A few banks have marginally reduced their maximum spreads. "The Reserve Bank has been monitoring maximum spread over PLR and also the range of lending rates at which maximum business is contracted under a new information system.

"According to the latest available information, both PLR and spread are varying widely across banks/bank-groups. Ideally, in a competitive market, PLRs among various banks/bank-groups should converge to reflect credit market conditions.

"Moreover, spreads around the PLR should be reasonable. In the current environment of low inflation, unreasonably wide spreads could adversely affect the overall credit portfolio of banks," Jalan said.

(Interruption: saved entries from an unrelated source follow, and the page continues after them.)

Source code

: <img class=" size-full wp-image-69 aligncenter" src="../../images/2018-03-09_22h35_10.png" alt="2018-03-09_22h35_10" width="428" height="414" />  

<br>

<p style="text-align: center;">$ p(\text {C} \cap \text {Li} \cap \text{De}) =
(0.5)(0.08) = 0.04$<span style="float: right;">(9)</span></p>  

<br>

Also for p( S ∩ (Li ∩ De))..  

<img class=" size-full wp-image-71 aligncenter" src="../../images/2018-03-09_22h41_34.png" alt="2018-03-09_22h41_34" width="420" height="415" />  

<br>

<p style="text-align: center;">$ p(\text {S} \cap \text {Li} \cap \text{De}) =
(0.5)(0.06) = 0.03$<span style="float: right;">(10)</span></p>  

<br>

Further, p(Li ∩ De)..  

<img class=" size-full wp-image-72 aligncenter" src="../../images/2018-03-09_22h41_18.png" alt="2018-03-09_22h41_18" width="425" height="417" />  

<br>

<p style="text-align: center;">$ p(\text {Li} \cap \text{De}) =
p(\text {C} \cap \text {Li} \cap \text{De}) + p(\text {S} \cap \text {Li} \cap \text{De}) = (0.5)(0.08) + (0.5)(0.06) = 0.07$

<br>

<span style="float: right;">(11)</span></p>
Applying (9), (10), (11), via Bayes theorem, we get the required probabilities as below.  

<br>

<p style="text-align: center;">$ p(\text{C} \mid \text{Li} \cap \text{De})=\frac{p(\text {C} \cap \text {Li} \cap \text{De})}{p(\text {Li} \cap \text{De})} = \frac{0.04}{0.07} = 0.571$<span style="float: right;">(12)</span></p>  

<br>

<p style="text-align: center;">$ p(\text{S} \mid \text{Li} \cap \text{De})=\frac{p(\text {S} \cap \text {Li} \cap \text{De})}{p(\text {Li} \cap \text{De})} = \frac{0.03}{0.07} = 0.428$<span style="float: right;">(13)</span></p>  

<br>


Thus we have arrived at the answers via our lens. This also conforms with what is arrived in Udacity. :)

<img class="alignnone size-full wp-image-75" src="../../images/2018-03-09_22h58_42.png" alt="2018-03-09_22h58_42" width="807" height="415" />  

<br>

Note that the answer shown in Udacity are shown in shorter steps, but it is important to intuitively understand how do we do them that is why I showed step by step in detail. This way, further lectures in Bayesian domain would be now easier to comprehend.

The recent policy statements have been drawing attention to the factors causing rigidities in the structure of interest rates, particularly in the lending rates of commercial banks, the RBI release said.

The factors include:

  • Fixed rate deposits contracted by commercial banks;
  • High average cost of funds and non-interest operating expenses;
  • Large volume of non-performing assets;
  • Regulation of interest rates on small savings and provident funds;
  • Persistent and large volume of market borrowing programme of the government.
  • There has been some improvement with regard to NPAs, operating expenses and cost of funds of commercial banks. Gross NPAs of public sector banks as a percentage of gross advances declined from 12.4 per cent in March 2001 to 11.1 per cent in March 2002.

The net NPAs as a percentage of advances also declined from 6.7 per cent to 5.8 per cent during the same period. The non-interest operating expenses of public sector banks as a percentage of assets declined from 2.72 per cent in 2000-01 to 2.29 per cent in 2001-02.

The overall cost of funds of public sector banks has also declined from 6.8% in 2000-01 to 6.7 per cent in 2001-02. This is an encouraging development in so far as it has opened up the scope for further improvement in these parameters and in bringing about a reduction in transaction costs and in lending rates of commercial banks.

"The annual policy statement of April 2002 had reviewed the issue and made certain suggestions, which include:

  • Introduction of flexible interest rate system (together with fixed rate option) for all new deposits with reset of interest rate at six-monthly intervals;
  • Enabling banks to pay interest at contracted rates on the existing long-term deposits for the period already run and to waive penalty for premature withdrawal if the same deposit is renewed at a variable rate.

In order to further improve flexibility, banks have been given freedom to decide the period of reset on variable rate deposits. According to the latest available information, some banks have already introduced variable rate deposits.

Although the depositors response to variable rate deposits has not been very favourable so far, "banks are encouraged to make efforts to popularise flexible deposit schemes among the depositors as these are in the long-term interest of banks as well as depositors," the RBI said in its credit policy review issued today.